Todos ouviram falar, alguns conhecem histórias e as autoridades investigam certas redes, mas ninguém arrisca o número de casamentos por conveniência ("brancos") entre portugueses e cidadãos não comunitários para que estes últimos se possam legalizar em Portugal ou em outro país da UE. Existe apenas uma certeza: "Os números estão a crescer."
A primeira dificuldade na obtenção de dados deve-se ao facto de este tipo de casamentos não ser considerado crime (será alterado na nova lei da imigração), sendo os casos suspeitos investigados no âmbito do auxílio à imigração ilegal. A segunda é que muito matrimónios se realizam no estrangeiro e as pessoas "esquecem-se" de os registar em Portugal.
O Instituto Nacional de Estatística indica uma duplicação dos casamentos mistos (nacionais e estrangeiros), passando de 1698 (2000) para 3540 por ano (2004). Ultima- mente, são os portugueses a preferir esposas de outras nacionalidades, quanto anteriormente eram as portuguesas que mais casavam com estrangeiros. Regista-se um aumento substancial de uniões entre homens nacionais e brasileiras (de 271 para 1165 por ano) e triplicaram os matrimónios de portugueses (sobretudo do sexo masculino) com os oriundos da Europa não comunitária. Sabe-se que o Brasil e os países da Europa de Leste constituem o fluxo recente da imigração, mas é abusivo concluir que todo este aumento significa casamentos brancos.
Arriscar a vida
As polícias dos diferentes países, nomeadamente o Serviço de Estrangeiros e Fronteiras (SEF), trocam informações e é desta forma que se chega às mulheres que se arriscam a viajar para um país sem conhecerem quem as recruta, a língua e o local para onde vão, para receberem menos de três mil euros. Ou menos, já que nem sempre lhes dão o prometido.
Muitas vezes, estas raparigas escondem a viagem da família. E se desaparecerem ou forem desviadas para uma rede de tráfico de seres humanos, será difícil seguir-lhes o rasto.

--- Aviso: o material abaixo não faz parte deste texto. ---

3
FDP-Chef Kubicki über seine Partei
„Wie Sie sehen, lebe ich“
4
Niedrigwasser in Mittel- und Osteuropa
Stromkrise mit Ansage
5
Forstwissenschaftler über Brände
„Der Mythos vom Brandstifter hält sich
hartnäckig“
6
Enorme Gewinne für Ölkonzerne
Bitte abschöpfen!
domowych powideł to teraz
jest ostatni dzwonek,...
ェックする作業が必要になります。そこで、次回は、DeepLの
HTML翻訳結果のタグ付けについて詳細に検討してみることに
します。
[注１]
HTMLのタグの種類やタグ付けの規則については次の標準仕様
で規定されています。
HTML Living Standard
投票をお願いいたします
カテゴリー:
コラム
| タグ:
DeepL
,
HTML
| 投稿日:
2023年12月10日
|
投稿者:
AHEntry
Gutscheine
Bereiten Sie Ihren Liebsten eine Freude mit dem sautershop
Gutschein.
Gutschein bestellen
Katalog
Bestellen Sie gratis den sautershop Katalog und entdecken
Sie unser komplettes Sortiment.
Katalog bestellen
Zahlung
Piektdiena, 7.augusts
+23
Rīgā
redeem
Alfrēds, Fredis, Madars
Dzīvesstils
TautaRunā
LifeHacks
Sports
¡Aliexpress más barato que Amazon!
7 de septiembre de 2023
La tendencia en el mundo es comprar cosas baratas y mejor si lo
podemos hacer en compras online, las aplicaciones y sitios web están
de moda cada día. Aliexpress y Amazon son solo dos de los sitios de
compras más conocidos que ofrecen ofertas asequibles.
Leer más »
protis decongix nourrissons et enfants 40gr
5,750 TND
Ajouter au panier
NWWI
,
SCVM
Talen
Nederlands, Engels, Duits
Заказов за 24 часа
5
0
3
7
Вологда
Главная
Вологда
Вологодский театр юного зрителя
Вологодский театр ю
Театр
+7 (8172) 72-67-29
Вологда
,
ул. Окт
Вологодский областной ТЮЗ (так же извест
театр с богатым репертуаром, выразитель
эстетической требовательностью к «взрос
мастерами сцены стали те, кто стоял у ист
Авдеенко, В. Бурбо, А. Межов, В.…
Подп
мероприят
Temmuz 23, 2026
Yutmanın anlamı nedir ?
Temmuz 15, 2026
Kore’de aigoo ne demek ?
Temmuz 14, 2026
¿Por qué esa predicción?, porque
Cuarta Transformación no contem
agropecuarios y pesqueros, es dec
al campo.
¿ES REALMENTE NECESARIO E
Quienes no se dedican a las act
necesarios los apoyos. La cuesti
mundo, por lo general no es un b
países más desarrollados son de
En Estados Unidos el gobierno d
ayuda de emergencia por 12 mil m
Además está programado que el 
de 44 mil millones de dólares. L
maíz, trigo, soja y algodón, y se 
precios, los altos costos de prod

Estes são os casos que mais preocupam as polícias. "Apercebemo-nos que há zonas de risco, grupos ou redes que fomentam este tipo de negócio e em que se nota uma certa organização. As autoridades portuguesas começaram a perceber que este não era um problema só nosso, mas de toda a Europa. Os números começam a crescer", sublinha o inspector Joaquim Pedro, chefe de divisão da Direcção Central de Pesquisa e Análise de Informação do SEF.
"O fenómeno está em crescimento no seio de várias comunidades imigrantes, nomeadamente da cabo- -verdiana [mas com nacionalidade portuguesa]", diz a investigadora do Instituto de Ciências Sociais Marzia Grassi. Explica que as redes transaccionais servem-se das mulheres "mais pobres que, em virtude da fragilidade das suas condições de trabalho, da falta de apoio familiar e da fraca inserção na sociedade de acolhimento, são recrutadas para casar com estrangeiros para estes se movimentarem no espaço Schengen". É autora do trabalho "Casar com o passaporte no espaço Schengen: uma introdução ao caso de Portugal", uma investigação da UE coordenado pela Universidade de Florença.